Kenta Maeda ( , Maeda Kenta, born April 11, 1988) is a Japanese professional baseball pitcher for the Minnesota Twins of Major League Baseball (MLB). He previously played in MLB for the Los Angeles Dodgers and in Nippon Professional Baseball (NPB) for the Hiroshima Toyo Carp. He won the 2010 Eiji Sawamura Award with a record of 15-8 and a 2.21 ERA, with 174 strikeouts in 215+23 innings, and six complete games with two shutouts. He also became the youngest pitcher in Japanese baseball history to achieve the pitching Triple Crown in the same year. He won the Sawamura Award for the second time in 2015.

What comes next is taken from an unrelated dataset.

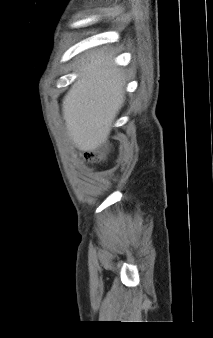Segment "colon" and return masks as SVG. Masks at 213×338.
<instances>
[{"label": "colon", "mask_w": 213, "mask_h": 338, "mask_svg": "<svg viewBox=\"0 0 213 338\" xmlns=\"http://www.w3.org/2000/svg\"><path fill=\"white\" fill-rule=\"evenodd\" d=\"M84 159L91 163H99L102 160V155L95 152H88L84 154Z\"/></svg>", "instance_id": "colon-1"}]
</instances>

He is nicknamed "Maeken" by fans and teammates (from MAEda KENta).[1]

Professional career

Hiroshima Toyo Carp

Maeda with the Carp

Maeda was selected out of PL Gakuen Senior High School by the Hiroshima Toyo Carp of Japan's 2006 NPB Draft (NPB).[2] He played in 2007 for the Carp's secondary team, before being called up to the NPB team in 2008.[2] In his rookie season of 2008, Maeda posted a 9-2 win-loss record with a 3.20 earned run average (ERA) in 19 games (18 starts).[3] In 2009, he was 8-14 with a 3.36 ERA in 29 starts.[3] In 2010, he performed even better with a 15-8 record, a 2.21 ERA, and 174 strikeouts in 28 starts.[3] In 2011, his record was 10-12 while having a 2.46 ERA and 178 strikeouts in 31 starts.[3] The 2012 season became far better for Maeda as his record was 14-7 with a 1.53 ERA in 29 starts.[3] In 2013, his record was 15-7 with a 2.10 ERA in 26 starts.[3] In 2014, he went 11-9 with a 2.60 ERA in 27 starts.[3] In 2015, he went 15-8 with a 2.09 ERA in 29 starts.[3] He won the Sawamura Award as the league's best pitcher in both 2010 and 2015[4] and was the youngest pitcher in Japanese baseball history to achieve the pitching Triple Crown.[5] The Carp chose to make him available to Major League Baseball (MLB) teams through the posting system in December 2015.[5]

Los Angeles Dodgers

On January 7, 2016, Maeda signed an eight-year, $25 million contract with the Los Angeles Dodgers that included $10 million per year in incentives. The deal would have reached a total of around $90.2 million throughout the course of the contract if he reached all of the incentives, which included annual roster bonus of $150,000 if he was on the 25-man opening-day active roster and $6.5 million annually based on starts: $1 million each for 15 and 20, and $1.5 million apiece for 25, 30 and 32 starts. It also had incentives of $3.5 million annually based on innings pitched: $250,000 for 90 and each additional 10 through 190, and $750,000 for 200.[6] The deal was structured in this manner because Maeda's original physical with the team revealed some unspecified "irregularities."[7] The Dodgers also paid a $20 million posting fee to the Hiroshima Carp.[8]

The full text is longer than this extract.